Two — and this is part of the reason they’re delaying marriage, too — is that they’re poor.

Relative to earlier generation­s, today’s cohort of young people is making less money, given their levels of education; more indebted with student loans; more likely to be underemplo­yed; struggling harder to sock away savings; and facing shallower income-growth trajectori­es.

In short: millennial­s want to buy houses, but they simply can’t afford to.

And unlike during the mid2000s, there’s no credit bubble to paper over their pathetic earnings so they can buy that humble bungalow or huge McMansion.

The reasons behind this homeowners­hip slide are certainly nothing to celebrate. But the slide itself might be.

We as a society tend to overvalue homeowners­hip, at least from a financial perspectiv­e. Were it not for the psychic and sentimenta­l benefits of homeowners­hip, it’s otherwise hard to imagine financial advisers counseling their clients to dump all their savings into a single, giant, highly illiquid asset.

Especially one that, on average, shows such meager returns.

Over the past century, home prices have risen an average of about 0.6 percent per year, according to data from economist and Nobel laureate Robert J. Shiller.
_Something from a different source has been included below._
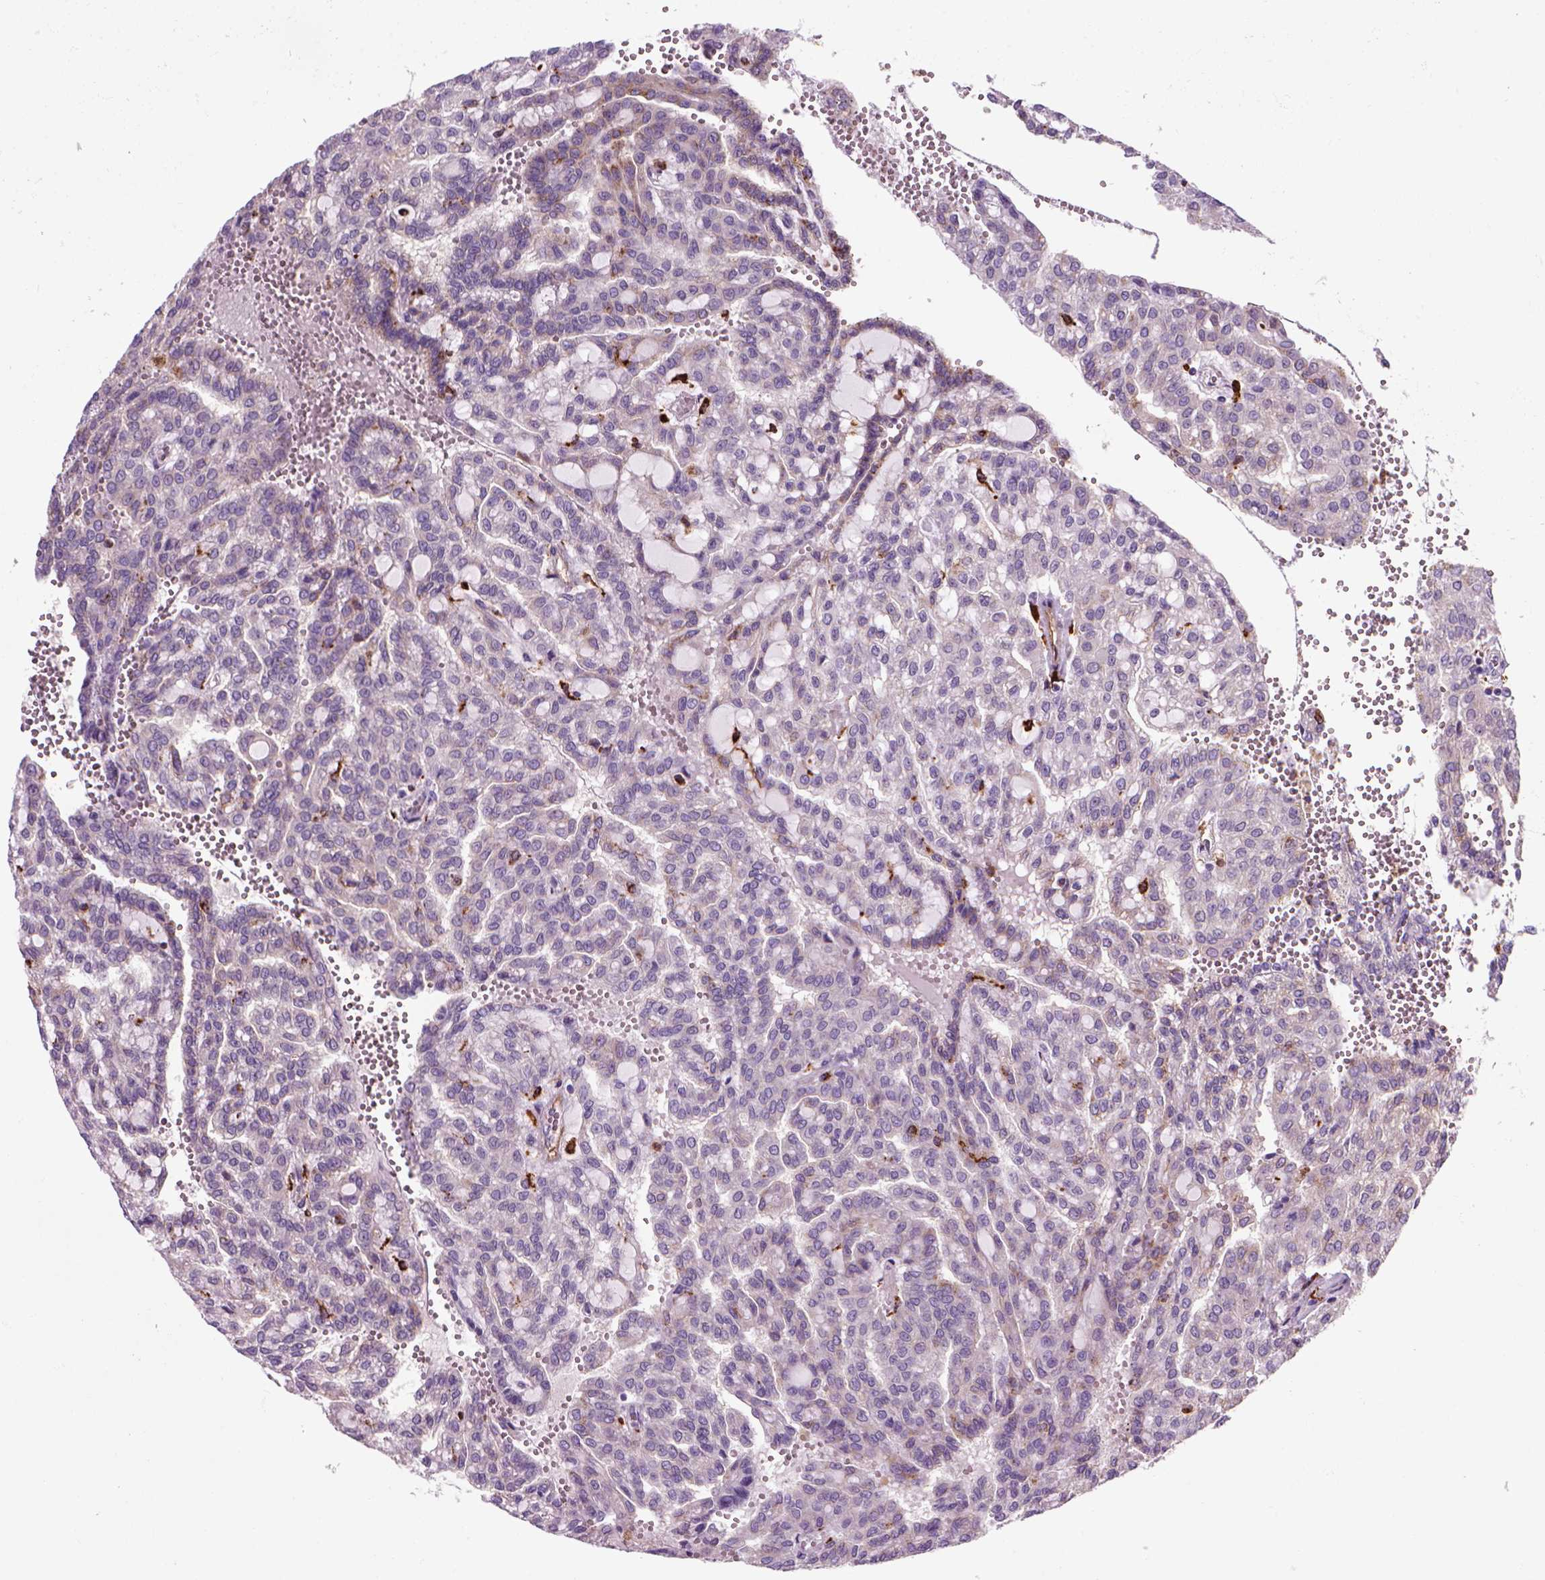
{"staining": {"intensity": "negative", "quantity": "none", "location": "none"}, "tissue": "renal cancer", "cell_type": "Tumor cells", "image_type": "cancer", "snomed": [{"axis": "morphology", "description": "Adenocarcinoma, NOS"}, {"axis": "topography", "description": "Kidney"}], "caption": "The micrograph reveals no staining of tumor cells in renal adenocarcinoma. (Brightfield microscopy of DAB (3,3'-diaminobenzidine) IHC at high magnification).", "gene": "MARCKS", "patient": {"sex": "male", "age": 63}}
Investing in an index fund has, on average, far higher returns than owning, even after you take into account the costs of renting and the tax subsidies for buying.

For millennial­s, a mass lifestyle shift away from owning and toward either renting or crashing with relatives could be especially advantageo­us. That’s because buying a house not only locks up your savings; it also locks you, the owner, into a specific geographic location.

For workers who are just figuring out their careers — and who, given the unlucky timing of their graduation­s, are more likely to have started out in low-paying positions — this seems especially wrongheade­d. We want young workers to be mobile and have as few frictions for job-hopping as possible. Changing jobs is, after all, the main way young people get raises and derail themselves from a poorly paying job track.